> GEZEIGTER TEXTAUSZUG:
■ ■ ■ ■
Es tröstete mich auch nicht, dass Daniel, unser sympathische junge deutsche Reiseführer und seine holländische Freundin Iris, die für den Hotelbetrieb auf dem Schiff verantwortlich ist, die  hinterste Kabine gleich neben meiner belegen, und damit wohl noch stärker vom Lärm betroffen sind. Offenbar haben sie sich daran gewöhnt.

Auch meine beiden alten Reisekollegen Ursula und Christian fühlen sich auf dem Schiff sehr wohl. Mitgeholfen haben dürfte, dass das Paar eine Kabine auf Deck drei im vorderen Schiffsteil bewohnt und vom Motorenlärm eher wenig mitbekommt. 

Chefkoch Clarence, der im Restaurant gerne flambiert. Die Zürcher Feuerpolizei wäre in heller Aufregen....


Die Küchenmannschaft bietet bei den täglich drei Mahlzeiten stets eine ausgezeichnete Auswahl an französischen, italienischen und kongolesischen Gerichten an, begleitet von Wein und Bier und einer  Auswahl von alkoholfreien Getränken. Auch die Freiluftbar auf dem obersten Deck ist reichlich bestückt mit Aperitif und Digestif.

Die Leistung der Küchenmannschaft und der Kellner ist aus einem weiteren Grund ausserordentlich. Weil es keinen Aufzug von der Küche in das Restaurant gibt, muss alles von Hand über recht steile Treppen von Deck 1 auf Deck 3 hochgetragen werden. 



Im Element: Der Barman mit seiner Beschallungsanlage.


Zur durchwegs guten Laune an Bord trägen wesentlich die kongolesischen Reiseführer bei, denen ihre Arbeit sichtlich Spass macht. 

Zu ihnen gehört beispielsweise der hochgewachsene Arold, der uns sachkundig die Vogelwelt entlang des Flusses und im Urwald näher bringt und die vielen religiösen Strömungen im Kongo aufzeigt.  

Ornithologe und Religionsspezialist Arold (l.) mit Reiseleiter Daniel. 



Seine Kollegen Jordin und Schadrack erweisen sich auf den Landgängen und Urwaldexpeditionen als exzellente Kenner von Bäumen, Schlingpflanzen, Heilpflanzen und giftigen Gewächsen. Sie zeigen uns, wie Maniok angepflanzt und danach in einem mehrtägigen Verarbeitungsprozess zum wichtigsten Grundnahrungsmittel im Kongo verarbeitet wird. Oder wie man im Kongo mit dem Saft einer bestimmten Pflanze seine Arme mit (abwaschbaren) Tattoos verziert.
■ ■ ■ ■
> ERFASSTE ZEILEN:
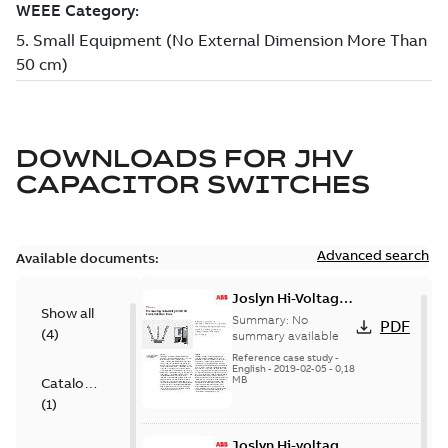
DOWNLOADS FOR
JHV
CAPACITOR SWITCHES
Advanced search
Available documents:
Joslyn Hi-Voltage
Show all
transmission lines
Summary:
No
PDF
(
4
)
case study
summary available
Reference case study
-
English
-
2019-02-05
-
0,18
MB
Catalogue
(
1
)
Joslyn Hi-voltage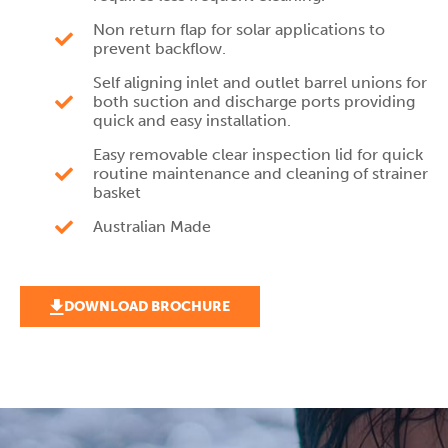
Non return flap for solar applications to
prevent backflow.
Self aligning inlet and outlet barrel unions for
both suction and discharge ports providing
quick and easy installation.
Easy removable clear inspection lid for quick
routine maintenance and cleaning of strainer
basket
Australian Made
DOWNLOAD BROCHURE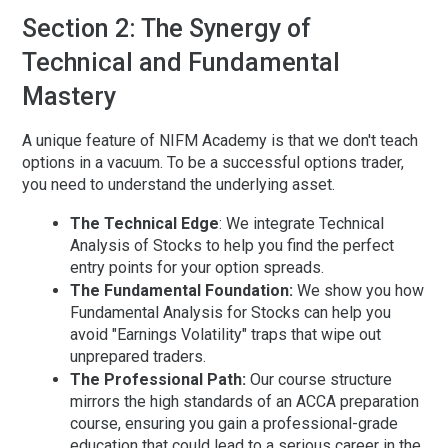
Section 2: The Synergy of
Technical and Fundamental
Mastery
A unique feature of NIFM Academy is that we don't teach
options in a vacuum. To be a successful options trader,
you need to understand the underlying asset.
The Technical Edge
:
We integrate
Technical
Analysis of Stocks
to help you find the perfect
entry points for your option spreads.
The Fundamental Foundation:
We show you how
Fundamental Analysis for Stocks
can help you
avoid "Earnings Volatility" traps that wipe out
unprepared traders.
The Professional Path:
Our course structure
mirrors the high standards of an
ACCA preparation
course
, ensuring you gain a professional-grade
education that could lead to a serious
career in the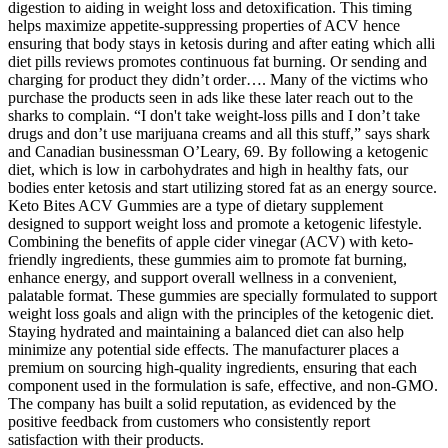
digestion to aiding in weight loss and detoxification. This timing
helps maximize appetite-suppressing properties of ACV hence
ensuring that body stays in ketosis during and after eating which alli
diet pills reviews promotes continuous fat burning. Or sending and
charging for product they didn’t order…. Many of the victims who
purchase the products seen in ads like these later reach out to the
sharks to complain. “I don't take weight-loss pills and I don’t take
drugs and don’t use marijuana creams and all this stuff,” says shark
and Canadian businessman O’Leary, 69. By following a ketogenic
diet, which is low in carbohydrates and high in healthy fats, our
bodies enter ketosis and start utilizing stored fat as an energy source.
Keto Bites ACV Gummies are a type of dietary supplement
designed to support weight loss and promote a ketogenic lifestyle.
Combining the benefits of apple cider vinegar (ACV) with keto-
friendly ingredients, these gummies aim to promote fat burning,
enhance energy, and support overall wellness in a convenient,
palatable format. These gummies are specially formulated to support
weight loss goals and align with the principles of the ketogenic diet.
Staying hydrated and maintaining a balanced diet can also help
minimize any potential side effects. The manufacturer places a
premium on sourcing high-quality ingredients, ensuring that each
component used in the formulation is safe, effective, and non-GMO.
The company has built a solid reputation, as evidenced by the
positive feedback from customers who consistently report
satisfaction with their products.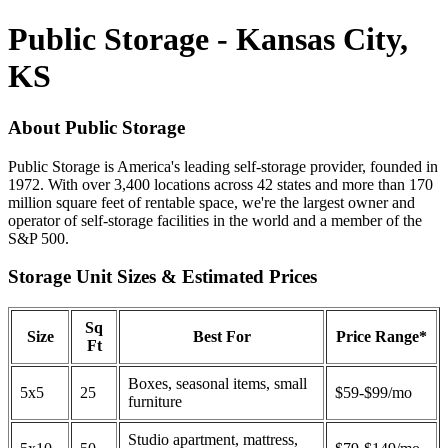
Public Storage - Kansas City,
KS
About Public Storage
Public Storage is America's leading self-storage provider, founded in
1972. With over 3,400 locations across 42 states and more than 170
million square feet of rentable space, we're the largest owner and
operator of self-storage facilities in the world and a member of the
S&P 500.
Storage Unit Sizes & Estimated Prices
Sq
Size
Best For
Price Range*
Ft
Boxes, seasonal items, small
5x5
25
$59-$99/mo
furniture
Studio apartment, mattress,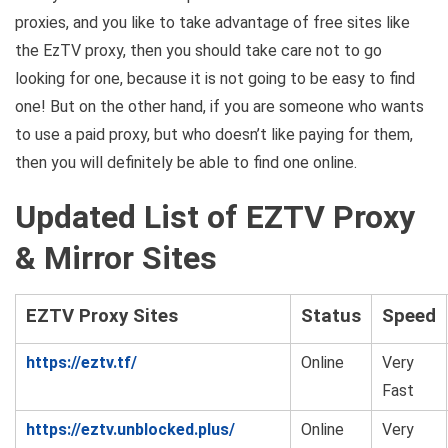
proxies, and you like to take advantage of free sites like
the EzTV proxy, then you should take care not to go
looking for one, because it is not going to be easy to find
one! But on the other hand, if you are someone who wants
to use a paid proxy, but who doesn’t like paying for them,
then you will definitely be able to find one online.
Updated List of
EZTV Proxy
& Mirror Sites
EZTV Proxy Sites
Status
Speed
https://eztv.tf/
Online
Very
Fast
https://eztv.unblocked.plus/
Online
Very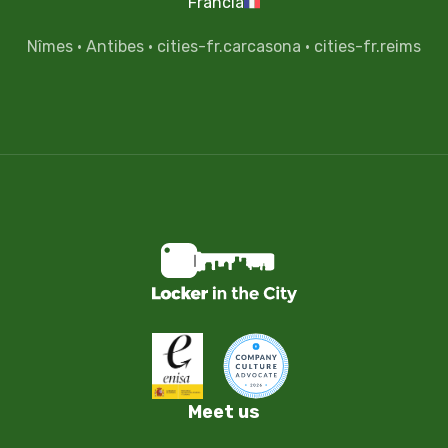
Francia
Nîmes
·
Antibes
·
cities-fr.carcasona
·
cities-fr.reims
Meet us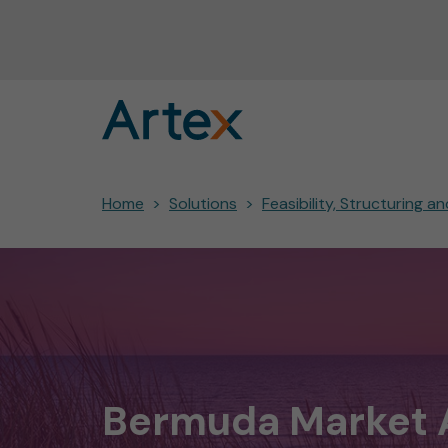
Home
Solutions
Feasibility, Structuring 
Bermuda Market 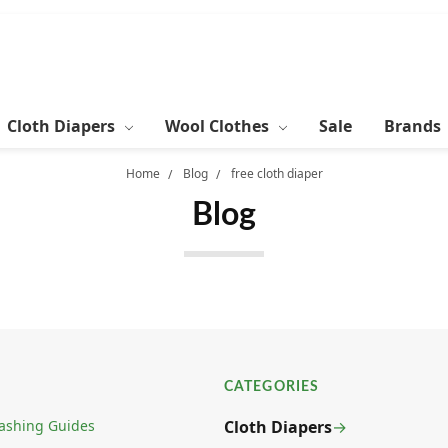
Cloth Diapers
Wool Clothes
Sale
Brands
Home
Blog
free cloth diaper
Blog
CATEGORIES
ashing Guides
Cloth Diapers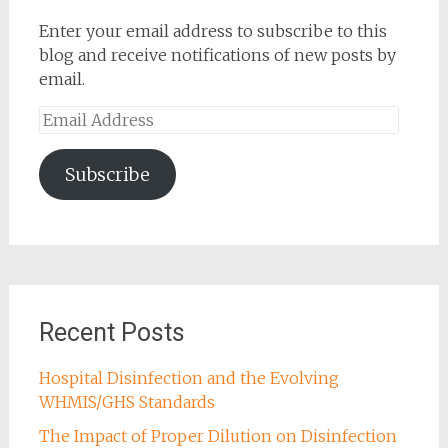
Enter your email address to subscribe to this
blog and receive notifications of new posts by
email.
Email
Address
Subscribe
Recent Posts
Hospital Disinfection and the Evolving
WHMIS/GHS Standards
The Impact of Proper Dilution on Disinfection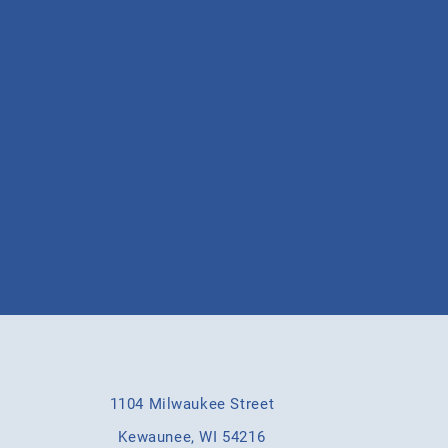
he latest updates
the campaign trail
1104 Milwaukee Street
Kewaunee, WI 54216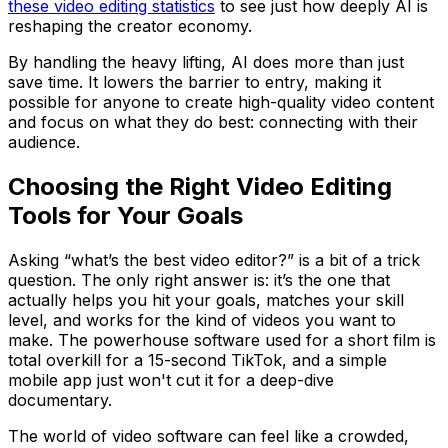
these video editing statistics
to see just how deeply AI is
reshaping the creator economy.
By handling the heavy lifting, AI does more than just
save time. It lowers the barrier to entry, making it
possible for anyone to create high-quality video content
and focus on what they do best: connecting with their
audience.
Choosing the Right Video Editing
Tools for Your Goals
Asking “what’s the best video editor?” is a bit of a trick
question. The only right answer is: it’s the one that
actually helps you hit your goals, matches your skill
level, and works for the kind of videos you want to
make. The powerhouse software used for a short film is
total overkill for a 15-second TikTok, and a simple
mobile app just won't cut it for a deep-dive
documentary.
The world of video software can feel like a crowded,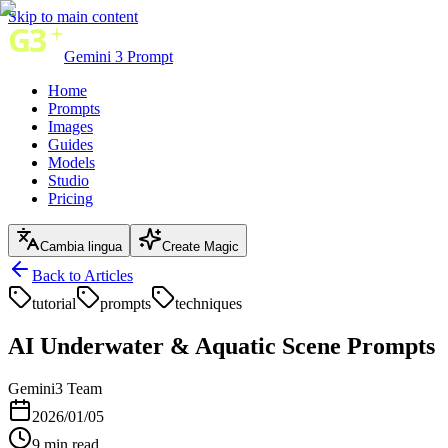
Skip to main content
Gemini 3 Prompt
Home
Prompts
Images
Guides
Models
Studio
Pricing
Cambia lingua
Create Magic
Back to Articles
tutorial
prompts
techniques
AI Underwater & Aquatic Scene Prompts
Gemini3 Team
2026/01/05
9
min read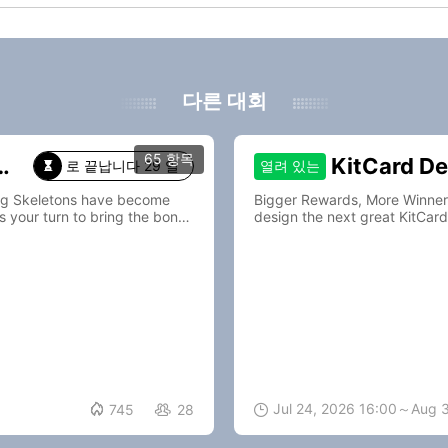
다른 대회
65 항목
KitCard De
열려 있는
로 끝납니다 29 일

ing Skeletons have become
Bigger Rewards, More Winners—Join Kit
s your turn to bring the bones
design the next great KitCard

Jul 24, 2026 16:00～Aug 
745
28

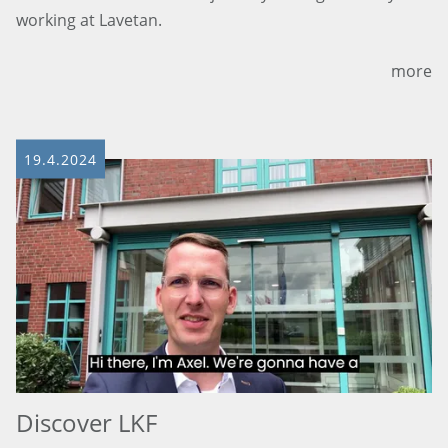
working at Lavetan.
more
19.4.2024
Discover LKF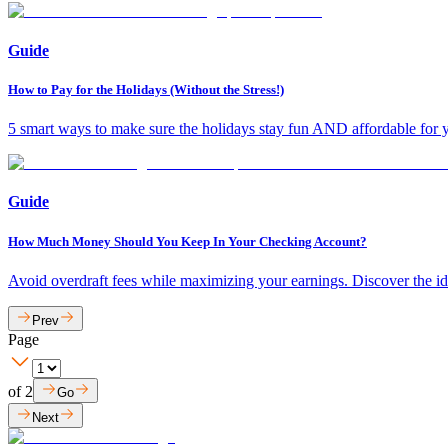
Guide
How to Pay for the Holidays (Without the Stress!)
5 smart ways to make sure the holidays stay fun AND affordable for y
Guide
How Much Money Should You Keep In Your Checking Account?
Avoid overdraft fees while maximizing your earnings. Discover the i
Prev
Page
of
2
Go
Next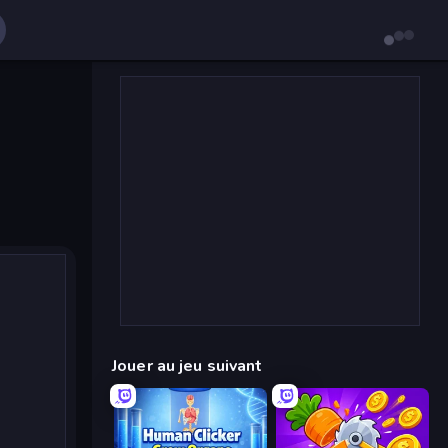
Jouer au jeu suivant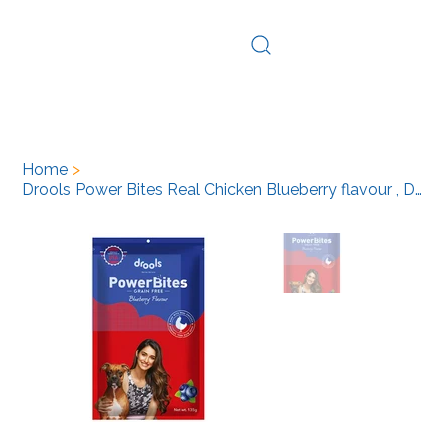
Log In
Home
>
Drools Power Bites Real Chicken Blueberry flavour , Dog Treats, 135g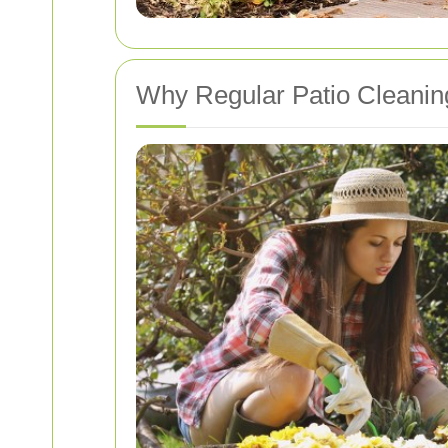
Why Regular Patio Cleaning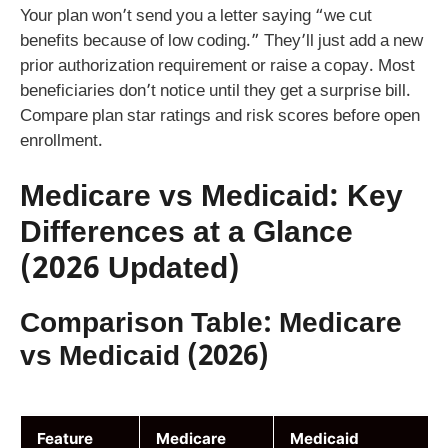
Your plan won’t send you a letter saying “we cut
benefits because of low coding.” They’ll just add a new
prior authorization requirement or raise a copay. Most
beneficiaries don’t notice until they get a surprise bill.
Compare plan star ratings and risk scores before open
enrollment.
Medicare vs Medicaid: Key
Differences at a Glance
(2026 Updated)
Comparison Table: Medicare
vs Medicaid (2026)
Feature
Medicare
Medicaid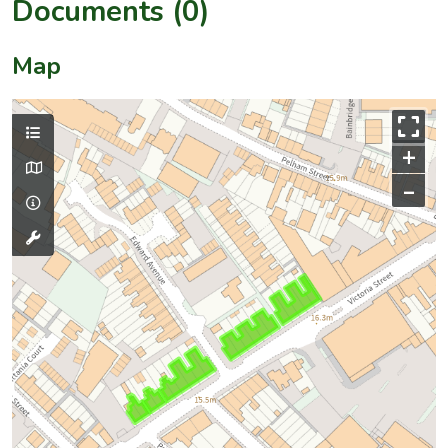
Documents (0)
Map
+
–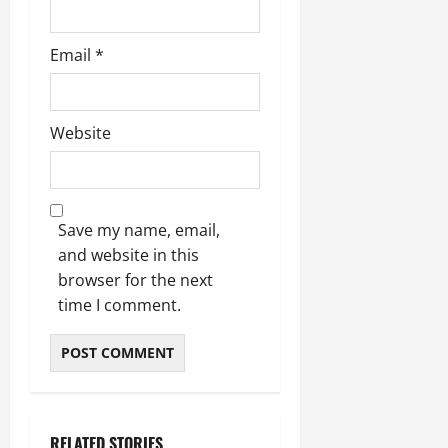
Email
*
Website
Save my name, email,
and website in this
browser for the next
time I comment.
RELATED STORIES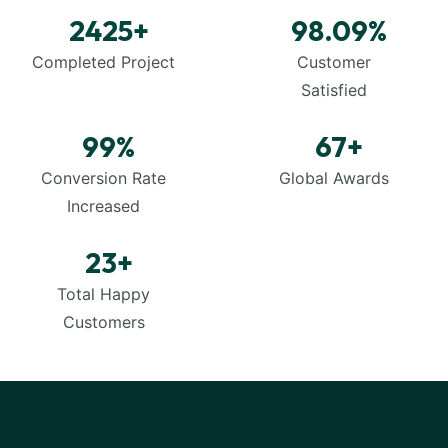
2425
+
98.09
%
Completed Project
Customer
Satisfied
99
%
67
+
Conversion Rate
Global Awards
Increased
23
+
Total Happy
Customers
■ ■ ■ ■
> WAS ZU TUN IST: Entscheide für jede Aussage, ob sie mit dem Textauszug übereinstimmt, und belege dein Ja oder Nein mit den ausschlaggebenden Worten als wörtlichem Zitat: 1. Ursula und Christian bewohnen eine Kabine im hinteren Schiffsteil. 2. Zwischen Küche und Restaurant gibt es keinen Aufzug. 3. Jordin und Schadrack kennen sich mit Heilpflanzen aus. Stütze dich einzig auf den Textauszug.

> ERGEBNIS:
1. Nein: „eine Kabine auf Deck drei im vorderen Schiffsteil“
2. Ja: „Weil es keinen Aufzug von der Küche in das Restaurant gibt“
3. Ja: „exzellente Kenner von Bäumen, Schlingpflanzen, Heilpflanzen und giftigen Gewächsen“